**TASK TO COMPLETE**
Pull every line that includes the word "different" from the data.

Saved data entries
********************
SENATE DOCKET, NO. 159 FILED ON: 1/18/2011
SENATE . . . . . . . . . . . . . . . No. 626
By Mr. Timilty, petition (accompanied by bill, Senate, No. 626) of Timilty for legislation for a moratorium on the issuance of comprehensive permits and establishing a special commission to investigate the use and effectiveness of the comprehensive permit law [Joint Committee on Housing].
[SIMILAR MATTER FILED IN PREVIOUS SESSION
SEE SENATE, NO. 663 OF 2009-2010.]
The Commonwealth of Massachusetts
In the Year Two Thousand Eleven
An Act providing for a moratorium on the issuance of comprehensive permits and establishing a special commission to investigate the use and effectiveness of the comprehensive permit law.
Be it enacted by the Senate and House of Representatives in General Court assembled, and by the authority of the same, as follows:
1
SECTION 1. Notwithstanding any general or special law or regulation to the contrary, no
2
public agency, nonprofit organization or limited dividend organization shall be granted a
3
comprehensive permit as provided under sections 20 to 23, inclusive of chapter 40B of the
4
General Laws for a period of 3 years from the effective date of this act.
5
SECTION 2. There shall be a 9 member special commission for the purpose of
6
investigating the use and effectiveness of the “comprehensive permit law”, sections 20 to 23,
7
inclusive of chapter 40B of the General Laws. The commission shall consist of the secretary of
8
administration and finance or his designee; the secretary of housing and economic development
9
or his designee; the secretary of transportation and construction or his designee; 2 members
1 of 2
********************
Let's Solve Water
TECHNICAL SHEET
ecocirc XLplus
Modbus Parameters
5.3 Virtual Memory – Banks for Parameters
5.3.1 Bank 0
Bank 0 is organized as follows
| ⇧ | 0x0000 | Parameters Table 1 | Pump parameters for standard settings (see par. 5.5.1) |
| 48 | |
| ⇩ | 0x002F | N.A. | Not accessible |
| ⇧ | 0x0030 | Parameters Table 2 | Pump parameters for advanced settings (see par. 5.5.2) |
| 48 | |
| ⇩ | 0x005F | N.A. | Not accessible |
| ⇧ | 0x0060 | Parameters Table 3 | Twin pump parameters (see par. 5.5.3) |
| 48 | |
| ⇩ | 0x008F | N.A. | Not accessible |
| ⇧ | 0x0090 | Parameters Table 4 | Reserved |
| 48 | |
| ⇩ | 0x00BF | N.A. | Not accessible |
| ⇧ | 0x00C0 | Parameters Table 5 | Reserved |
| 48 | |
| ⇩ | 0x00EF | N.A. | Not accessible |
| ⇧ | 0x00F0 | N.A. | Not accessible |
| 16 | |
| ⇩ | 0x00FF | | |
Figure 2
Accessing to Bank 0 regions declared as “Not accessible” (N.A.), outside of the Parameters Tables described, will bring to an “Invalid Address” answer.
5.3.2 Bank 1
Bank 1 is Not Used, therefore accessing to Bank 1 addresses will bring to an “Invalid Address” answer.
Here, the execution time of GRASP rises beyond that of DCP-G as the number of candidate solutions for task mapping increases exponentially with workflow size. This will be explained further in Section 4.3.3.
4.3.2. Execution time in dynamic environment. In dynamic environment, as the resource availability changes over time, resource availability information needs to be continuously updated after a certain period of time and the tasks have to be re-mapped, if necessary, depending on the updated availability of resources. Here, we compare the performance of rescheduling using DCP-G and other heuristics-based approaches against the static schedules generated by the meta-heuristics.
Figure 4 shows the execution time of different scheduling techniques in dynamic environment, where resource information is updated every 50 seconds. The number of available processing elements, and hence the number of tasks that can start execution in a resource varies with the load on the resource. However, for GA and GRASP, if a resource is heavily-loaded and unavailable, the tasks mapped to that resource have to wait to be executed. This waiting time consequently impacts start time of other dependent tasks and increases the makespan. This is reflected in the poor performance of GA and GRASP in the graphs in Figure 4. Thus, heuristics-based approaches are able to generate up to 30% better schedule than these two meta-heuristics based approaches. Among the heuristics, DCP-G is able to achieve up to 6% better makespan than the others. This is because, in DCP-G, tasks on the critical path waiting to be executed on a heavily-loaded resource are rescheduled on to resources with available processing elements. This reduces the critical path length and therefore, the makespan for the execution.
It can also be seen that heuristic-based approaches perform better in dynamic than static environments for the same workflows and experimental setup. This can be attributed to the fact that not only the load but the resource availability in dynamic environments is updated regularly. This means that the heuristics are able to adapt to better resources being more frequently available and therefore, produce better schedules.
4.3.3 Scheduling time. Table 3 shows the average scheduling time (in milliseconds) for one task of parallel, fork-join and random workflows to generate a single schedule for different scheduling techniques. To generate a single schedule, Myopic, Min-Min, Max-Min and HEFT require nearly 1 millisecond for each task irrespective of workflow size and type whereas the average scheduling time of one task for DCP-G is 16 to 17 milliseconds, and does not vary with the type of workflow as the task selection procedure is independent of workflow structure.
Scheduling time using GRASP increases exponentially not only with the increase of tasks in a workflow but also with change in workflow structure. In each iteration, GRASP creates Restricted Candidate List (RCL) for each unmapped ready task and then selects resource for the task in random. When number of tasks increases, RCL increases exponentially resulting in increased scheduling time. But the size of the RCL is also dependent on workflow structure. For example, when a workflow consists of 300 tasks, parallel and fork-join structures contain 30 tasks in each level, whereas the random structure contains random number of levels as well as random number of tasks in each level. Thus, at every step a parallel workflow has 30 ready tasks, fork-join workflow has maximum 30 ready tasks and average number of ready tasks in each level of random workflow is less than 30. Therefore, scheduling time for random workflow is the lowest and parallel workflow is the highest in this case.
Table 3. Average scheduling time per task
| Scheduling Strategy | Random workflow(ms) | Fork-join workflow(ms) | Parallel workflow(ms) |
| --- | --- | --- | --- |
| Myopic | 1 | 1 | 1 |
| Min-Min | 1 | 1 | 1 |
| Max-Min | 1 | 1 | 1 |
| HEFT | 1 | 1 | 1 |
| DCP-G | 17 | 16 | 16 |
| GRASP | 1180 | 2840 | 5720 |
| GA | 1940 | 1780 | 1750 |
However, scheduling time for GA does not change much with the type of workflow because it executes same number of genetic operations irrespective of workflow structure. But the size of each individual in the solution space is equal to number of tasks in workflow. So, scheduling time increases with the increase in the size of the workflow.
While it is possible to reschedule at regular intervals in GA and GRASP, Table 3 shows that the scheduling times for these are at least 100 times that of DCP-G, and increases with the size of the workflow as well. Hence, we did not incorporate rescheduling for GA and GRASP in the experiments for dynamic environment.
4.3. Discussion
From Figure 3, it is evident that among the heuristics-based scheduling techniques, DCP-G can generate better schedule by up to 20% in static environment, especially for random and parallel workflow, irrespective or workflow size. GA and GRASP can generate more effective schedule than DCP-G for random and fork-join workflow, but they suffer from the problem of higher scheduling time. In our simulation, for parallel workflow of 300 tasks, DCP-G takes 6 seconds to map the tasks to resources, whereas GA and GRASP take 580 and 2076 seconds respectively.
********************
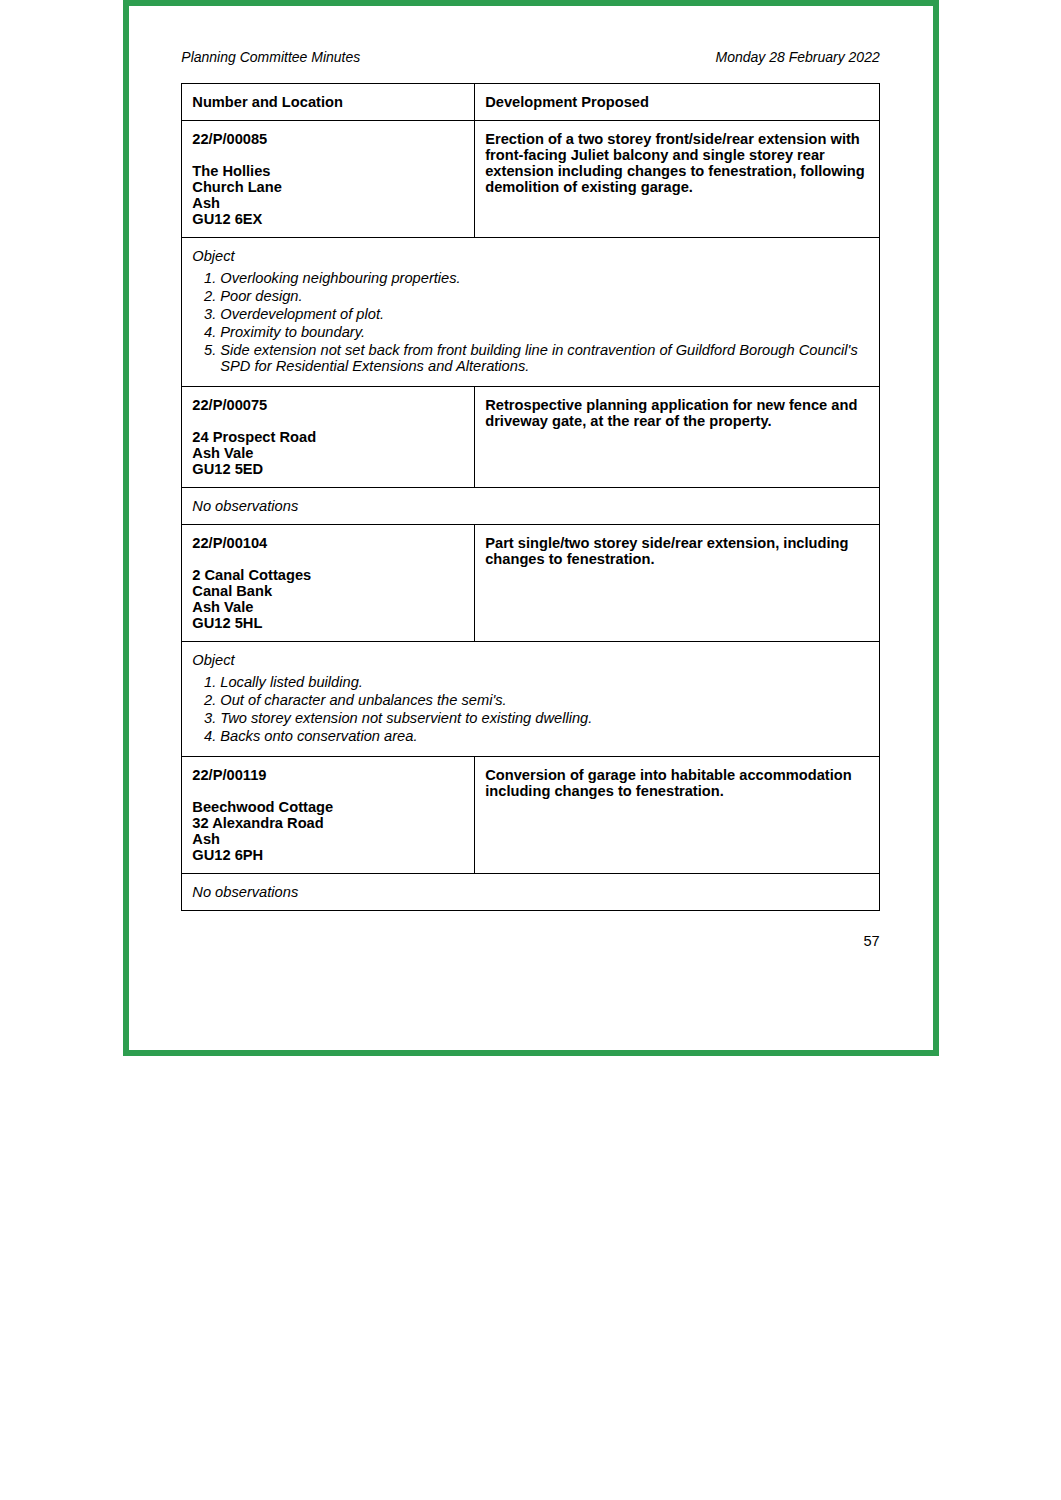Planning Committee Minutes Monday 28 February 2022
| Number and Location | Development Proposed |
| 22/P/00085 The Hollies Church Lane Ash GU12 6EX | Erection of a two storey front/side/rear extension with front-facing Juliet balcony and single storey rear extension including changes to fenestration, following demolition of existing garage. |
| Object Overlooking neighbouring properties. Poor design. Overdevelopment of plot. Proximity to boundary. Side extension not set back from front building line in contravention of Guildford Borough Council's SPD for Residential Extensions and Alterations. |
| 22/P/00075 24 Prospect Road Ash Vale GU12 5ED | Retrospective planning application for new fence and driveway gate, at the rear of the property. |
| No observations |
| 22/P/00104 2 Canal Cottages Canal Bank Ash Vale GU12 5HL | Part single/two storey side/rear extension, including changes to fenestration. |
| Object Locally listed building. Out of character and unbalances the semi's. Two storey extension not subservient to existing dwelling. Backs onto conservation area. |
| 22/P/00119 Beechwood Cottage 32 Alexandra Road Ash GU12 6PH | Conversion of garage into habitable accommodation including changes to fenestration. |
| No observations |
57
********************
**EXERCISE ANSWER**
Figure 4 shows the execution time of different scheduling techniques in dynamic environment, where resource information is updated every 50 seconds. The number of available processing elements, and hence the number of tasks that can start execution in a resource varies with the load on the resource. However, for GA and GRASP, if a resource is heavily-loaded and unavailable, the tasks mapped to that resource have to wait to be executed. This waiting time consequently impacts start time of other dependent tasks and increases the makespan. This is reflected in the poor performance of GA and GRASP in the graphs in Figure 4. Thus, heuristics-based approaches are able to generate up to 30% better schedule than these two meta-heuristics based approaches. Among the heuristics, DCP-G is able to achieve up to 6% better makespan than the others. This is because, in DCP-G, tasks on the critical path waiting to be executed on a heavily-loaded resource are rescheduled on to resources with available processing elements. This reduces the critical path length and therefore, the makespan for the execution.
4.3.3 Scheduling time. Table 3 shows the average scheduling time (in milliseconds) for one task of parallel, fork-join and random workflows to generate a single schedule for different scheduling techniques. To generate a single schedule, Myopic, Min-Min, Max-Min and HEFT require nearly 1 millisecond for each task irrespective of workflow size and type whereas the average scheduling time of one task for DCP-G is 16 to 17 milliseconds, and does not vary with the type of workflow as the task selection procedure is independent of workflow structure.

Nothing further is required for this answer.